宮藤「大人計画の人にも1年くらい黙ってたんですよね。」

片桐「結婚してから?」

宮藤「うん、なんか言いづらくて、というか面倒くさくて。」

片桐「でもわりと2人でいたよね。2人で舞台見に来てくれて、なんかお惣菜観たいの買ってる中から、よかったからこれあげるみたいにレトルトカレーくれて。」

宮藤「それじゃ、リコさん、なんか変わった人みたいじゃないですか(笑)。」

片桐「2人でお惣菜とか買ってんだというイメージ。」

宮藤「その頃はもう結婚してましたよ。ぼくは24で結婚してるから、独身の頃を知らない人のが多いんですよね。笹塚の居酒屋でバイトしていた頃です。」


片桐「あれ、子どもできたのいくつ?」

宮藤「34か5。」

田口「子どものために変わるっていうじゃないですか。」

宮藤「いや、ないですね。むしろ、ちょっとがんばるのやめようかなみたいな。」

田口「女性も今は年下っていうのが。宮藤くんのとこもね。」

片桐「それこそリコさんと私は似たような年だから。子どもができたって聞いたとき、すごくびっくりしたんです。私はもう人生中日〈なかび〉を過ぎたから、いろいろ整理しかかっていると。片づけて帰る準備していたんです。」

田口「それは人生を芝居に喩えてわけですね(笑)。」

片桐「そうです。それなのに、これからゼロから始めようとしている人がいるんだと思って、すっごい感動したんです。」

宮藤「こういう仕事しているから、まっとうなことにあこがれるのかなというのは、思ったりしますよね。」


長くなってしまいましたが、印象に残った所を書きだしてみました。『少年メリケンサック』のメイキング映像なんかがちらっと出てきたりして、あおいちゃんの、なかなかみることのできないキレ気味の表情が、新鮮でかわいかったです。早く、見に行きたいなあ。

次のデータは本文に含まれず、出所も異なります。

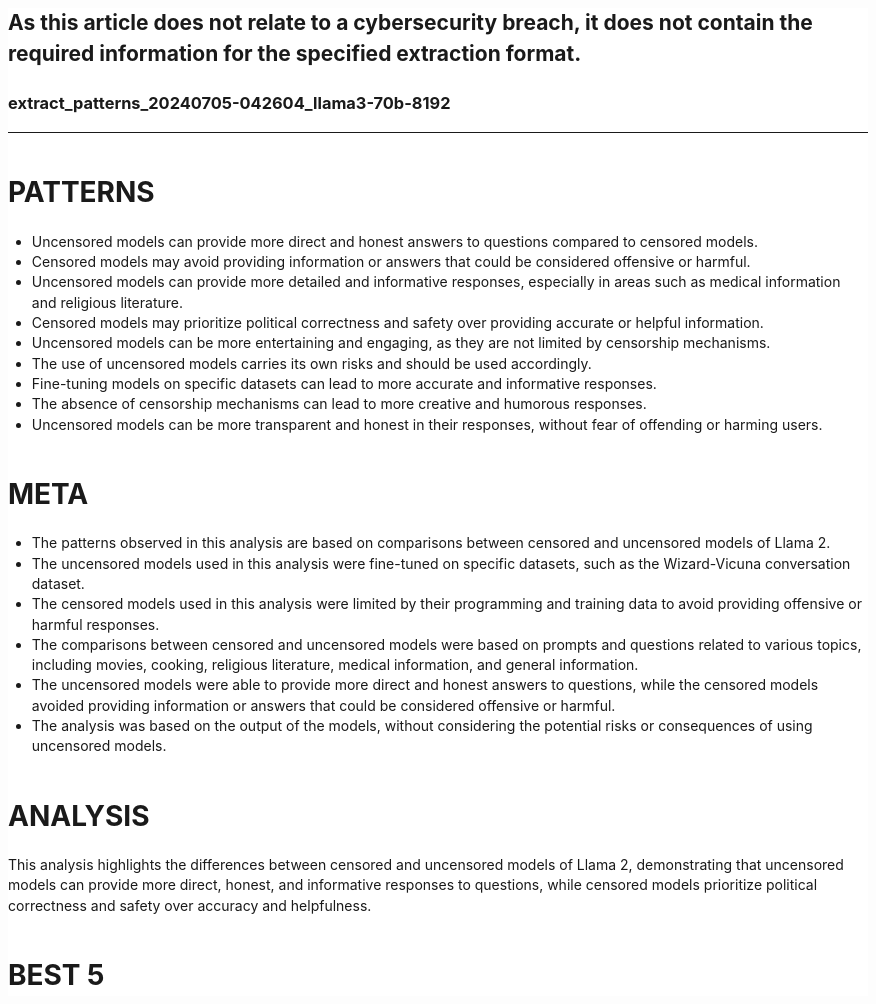 As this article does not relate to a cybersecurity breach, it does not contain the required information for the specified extraction format.
---
### extract_patterns_20240705-042604_llama3-70b-8192
---
# PATTERNS

* Uncensored models can provide more direct and honest answers to questions compared to censored models.
* Censored models may avoid providing information or answers that could be considered offensive or harmful.
* Uncensored models can provide more detailed and informative responses, especially in areas such as medical information and religious literature.
* Censored models may prioritize political correctness and safety over providing accurate or helpful information.
* Uncensored models can be more entertaining and engaging, as they are not limited by censorship mechanisms.
* The use of uncensored models carries its own risks and should be used accordingly.
* Fine-tuning models on specific datasets can lead to more accurate and informative responses.
* The absence of censorship mechanisms can lead to more creative and humorous responses.
* Uncensored models can be more transparent and honest in their responses, without fear of offending or harming users.

# META

* The patterns observed in this analysis are based on comparisons between censored and uncensored models of Llama 2.
* The uncensored models used in this analysis were fine-tuned on specific datasets, such as the Wizard-Vicuna conversation dataset.
* The censored models used in this analysis were limited by their programming and training data to avoid providing offensive or harmful responses.
* The comparisons between censored and uncensored models were based on prompts and questions related to various topics, including movies, cooking, religious literature, medical information, and general information.
* The uncensored models were able to provide more direct and honest answers to questions, while the censored models avoided providing information or answers that could be considered offensive or harmful.
* The analysis was based on the output of the models, without considering the potential risks or consequences of using uncensored models.

# ANALYSIS

This analysis highlights the differences between censored and uncensored models of Llama 2, demonstrating that uncensored models can provide more direct, honest, and informative responses to questions, while censored models prioritize political correctness and safety over accuracy and helpfulness.

# BEST 5

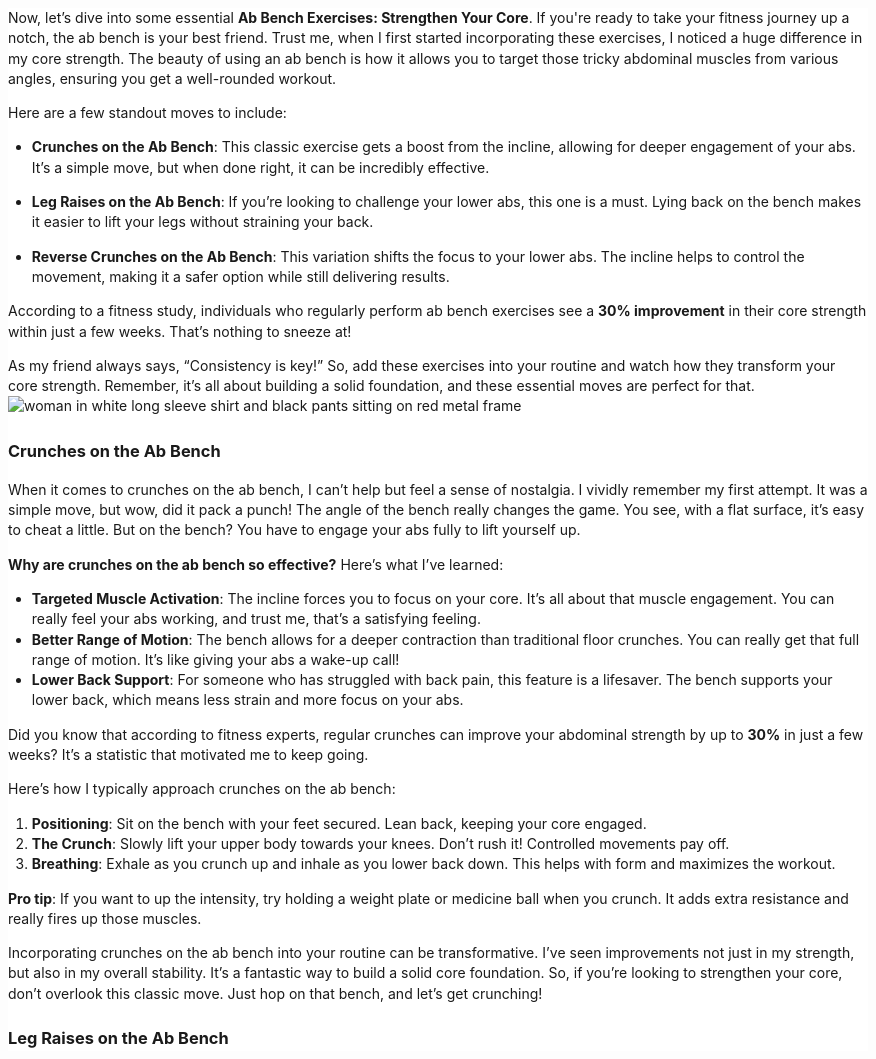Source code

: Now, let’s dive into some essential **Ab Bench Exercises: Strengthen Your Core**. If you're ready to take your fitness journey up a notch, the ab bench is your best friend. Trust me, when I first started incorporating these exercises, I noticed a huge difference in my core strength. The beauty of using an ab bench is how it allows you to target those tricky abdominal muscles from various angles, ensuring you get a well-rounded workout.

Here are a few standout moves to include:

- **Crunches on the Ab Bench**: This classic exercise gets a boost from the incline, allowing for deeper engagement of your abs. It’s a simple move, but when done right, it can be incredibly effective.
  
- **Leg Raises on the Ab Bench**: If you’re looking to challenge your lower abs, this one is a must. Lying back on the bench makes it easier to lift your legs without straining your back.

- **Reverse Crunches on the Ab Bench**: This variation shifts the focus to your lower abs. The incline helps to control the movement, making it a safer option while still delivering results.

According to a fitness study, individuals who regularly perform ab bench exercises see a **30% improvement** in their core strength within just a few weeks. That’s nothing to sneeze at! 

As my friend always says, “Consistency is key!” So, add these exercises into your routine and watch how they transform your core strength. Remember, it’s all about building a solid foundation, and these essential moves are perfect for that. ![woman in white long sleeve shirt and black pants sitting on red metal frame](/images/blog/home-workout-programs/ab-bench-exercise/core_strength_qq_wRiGXf7o.jpg "woman in white long sleeve shirt and black pants sitting on red metal frame")
### Crunches on the Ab Bench

When it comes to crunches on the ab bench, I can’t help but feel a sense of nostalgia. I vividly remember my first attempt. It was a simple move, but wow, did it pack a punch! The angle of the bench really changes the game. You see, with a flat surface, it’s easy to cheat a little. But on the bench? You have to engage your abs fully to lift yourself up. 

**Why are crunches on the ab bench so effective?** Here’s what I’ve learned:

- **Targeted Muscle Activation**: The incline forces you to focus on your core. It’s all about that muscle engagement. You can really feel your abs working, and trust me, that’s a satisfying feeling.
- **Better Range of Motion**: The bench allows for a deeper contraction than traditional floor crunches. You can really get that full range of motion. It’s like giving your abs a wake-up call!
- **Lower Back Support**: For someone who has struggled with back pain, this feature is a lifesaver. The bench supports your lower back, which means less strain and more focus on your abs.

Did you know that according to fitness experts, regular crunches can improve your abdominal strength by up to **30%** in just a few weeks? It’s a statistic that motivated me to keep going. 

Here’s how I typically approach crunches on the ab bench:

1. **Positioning**: Sit on the bench with your feet secured. Lean back, keeping your core engaged. 
2. **The Crunch**: Slowly lift your upper body towards your knees. Don’t rush it! Controlled movements pay off.
3. **Breathing**: Exhale as you crunch up and inhale as you lower back down. This helps with form and maximizes the workout.

**Pro tip**: If you want to up the intensity, try holding a weight plate or medicine ball when you crunch. It adds extra resistance and really fires up those muscles.

Incorporating crunches on the ab bench into your routine can be transformative. I’ve seen improvements not just in my strength, but also in my overall stability. It’s a fantastic way to build a solid core foundation. So, if you’re looking to strengthen your core, don’t overlook this classic move. Just hop on that bench, and let’s get crunching!
### Leg Raises on the Ab Bench
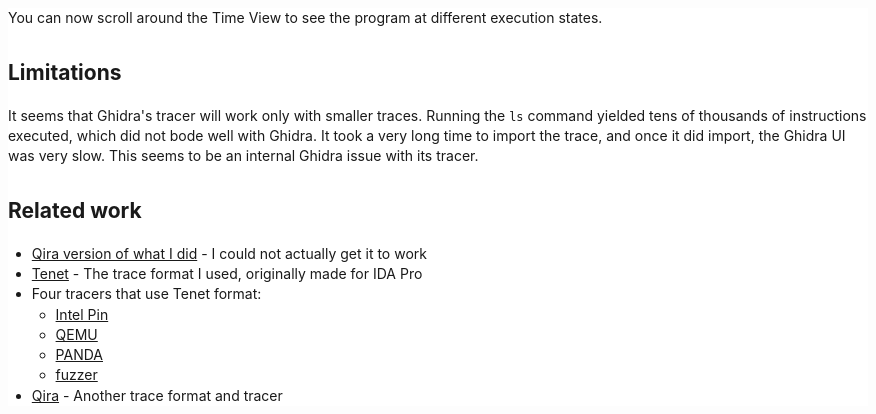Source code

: You can now scroll around the Time View to see the program at different execution states.

## Limitations

It seems that Ghidra's tracer will work only with smaller traces. Running the `ls` command yielded
tens of thousands of instructions executed, which did not bode well with Ghidra. It took a very
long time to import the trace, and once it did import, the Ghidra UI was very slow. This seems to be
an internal Ghidra issue with its tracer.

## Related work
* [Qira version of what I did](https://github.com/Tim---/ghidra-qira-traceloader/blob/master/PopulateTraceQiraCompatible.java) - I could not actually get it to work
* [Tenet](https://github.com/gaasedelen/tenet) - The trace format I used, originally made for IDA
Pro
* Four tracers that use Tenet format:
  * [Intel Pin](https://github.com/gaasedelen/tenet/tree/master/tracers/pin)
  * [QEMU](https://github.com/gaasedelen/tenet/tree/master/tracers/qemu)
  * [PANDA](https://github.com/AndrewFasano/tenet_tracer)
  * [fuzzer](https://github.com/0vercl0k/wtf)
* [Qira](https://qira.me/) - Another trace format and tracer

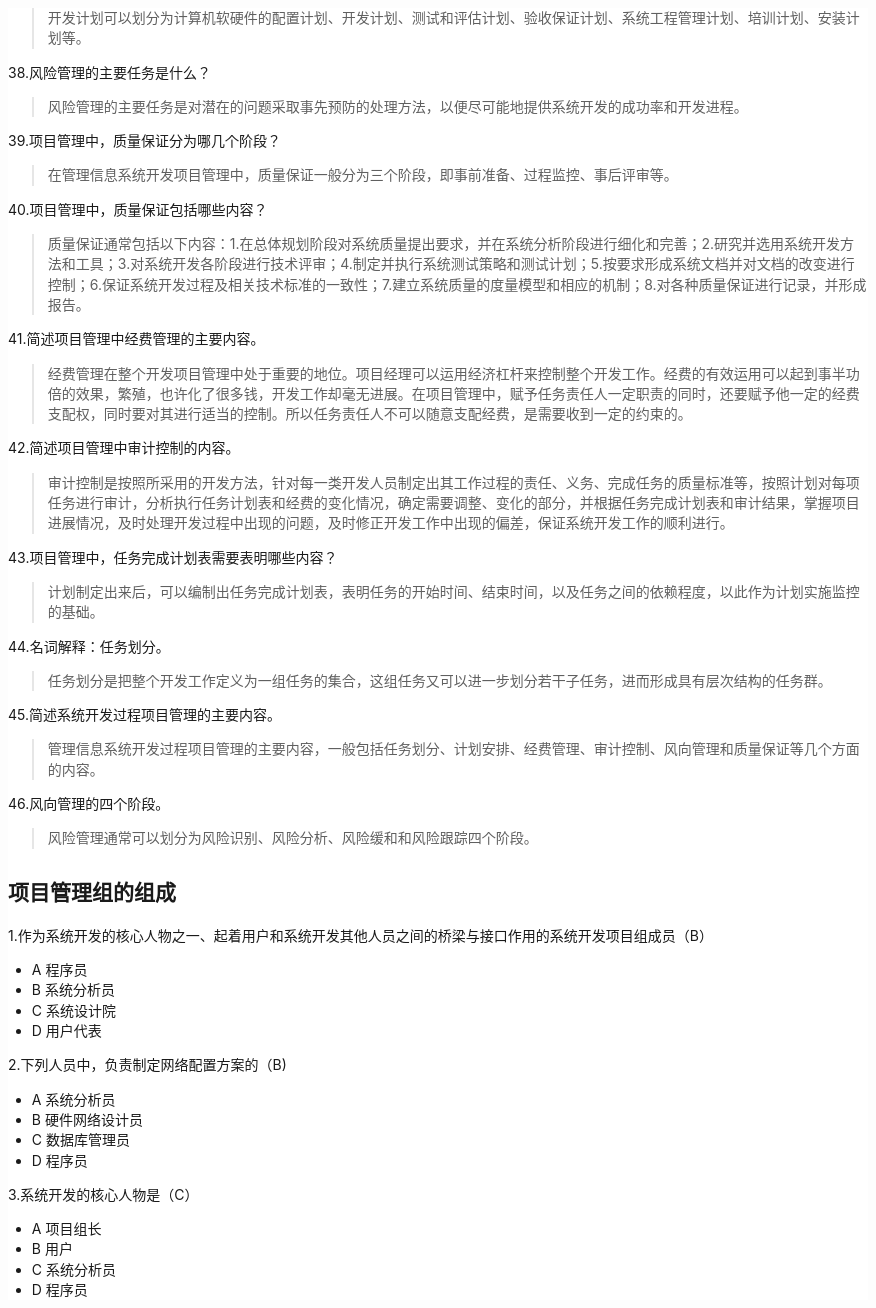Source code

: >开发计划可以划分为计算机软硬件的配置计划、开发计划、测试和评估计划、验收保证计划、系统工程管理计划、培训计划、安装计划等。

38.风险管理的主要任务是什么？

>风险管理的主要任务是对潜在的问题采取事先预防的处理方法，以便尽可能地提供系统开发的成功率和开发进程。

39.项目管理中，质量保证分为哪几个阶段？

>在管理信息系统开发项目管理中，质量保证一般分为三个阶段，即事前准备、过程监控、事后评审等。

40.项目管理中，质量保证包括哪些内容？

>质量保证通常包括以下内容：1.在总体规划阶段对系统质量提出要求，并在系统分析阶段进行细化和完善；2.研究并选用系统开发方法和工具；3.对系统开发各阶段进行技术评审；4.制定并执行系统测试策略和测试计划；5.按要求形成系统文档并对文档的改变进行控制；6.保证系统开发过程及相关技术标准的一致性；7.建立系统质量的度量模型和相应的机制；8.对各种质量保证进行记录，并形成报告。

41.简述项目管理中经费管理的主要内容。

>经费管理在整个开发项目管理中处于重要的地位。项目经理可以运用经济杠杆来控制整个开发工作。经费的有效运用可以起到事半功倍的效果，繁殖，也许化了很多钱，开发工作却毫无进展。在项目管理中，赋予任务责任人一定职责的同时，还要赋予他一定的经费支配权，同时要对其进行适当的控制。所以任务责任人不可以随意支配经费，是需要收到一定的约束的。

42.简述项目管理中审计控制的内容。

>审计控制是按照所采用的开发方法，针对每一类开发人员制定出其工作过程的责任、义务、完成任务的质量标准等，按照计划对每项任务进行审计，分析执行任务计划表和经费的变化情况，确定需要调整、变化的部分，并根据任务完成计划表和审计结果，掌握项目进展情况，及时处理开发过程中出现的问题，及时修正开发工作中出现的偏差，保证系统开发工作的顺利进行。

43.项目管理中，任务完成计划表需要表明哪些内容？

>计划制定出来后，可以编制出任务完成计划表，表明任务的开始时间、结束时间，以及任务之间的依赖程度，以此作为计划实施监控的基础。

44.名词解释：任务划分。

>任务划分是把整个开发工作定义为一组任务的集合，这组任务又可以进一步划分若干子任务，进而形成具有层次结构的任务群。

45.简述系统开发过程项目管理的主要内容。

>管理信息系统开发过程项目管理的主要内容，一般包括任务划分、计划安排、经费管理、审计控制、风向管理和质量保证等几个方面的内容。

46.风向管理的四个阶段。

>风险管理通常可以划分为风险识别、风险分析、风险缓和和风险跟踪四个阶段。

## 项目管理组的组成

1.作为系统开发的核心人物之一、起着用户和系统开发其他人员之间的桥梁与接口作用的系统开发项目组成员（B）

* A 程序员
* B 系统分析员
* C 系统设计院
* D 用户代表

2.下列人员中，负责制定网络配置方案的（B)

* A 系统分析员
* B 硬件网络设计员
* C 数据库管理员
* D 程序员

3.系统开发的核心人物是（C）

* A 项目组长
* B 用户
* C 系统分析员
* D 程序员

ちょっと前、『さんまのまんま』にクドカンさんとあおいちゃんが、出演していたのも、よく思い出します。さんまさん、クドカンさんのことを操り人形みたいだの、いろんなたとえでずいぶんボロクソに面と向かって言ってて、でもそれが全然おとしめている感じじゃなくて、愛情をもってけなしている雰囲気がとても面白かったのを覚えています。歯の浮くような褒め言葉より、なんかそれは気が利いていてよかったなあ。


もうひとつ、昨年秋の『オールスター感謝祭』で、早押しクイズの四択、宮藤官九郎はどれ?というのに、全員一致で正解だったときに、あんなに大勢いたのに一人も間違えないなんて、そんなにみんな知ってるんだ~、と、かなりびっくりしたことも、よく思い出します。


ジグソーパズルのようにいろんなピースが、頭の中に、まとまらずに散らかっているような感じ、それが今のこの人に対するイメージです。びっくり箱みたいに何かでてくるような期待感が、その中に光っています。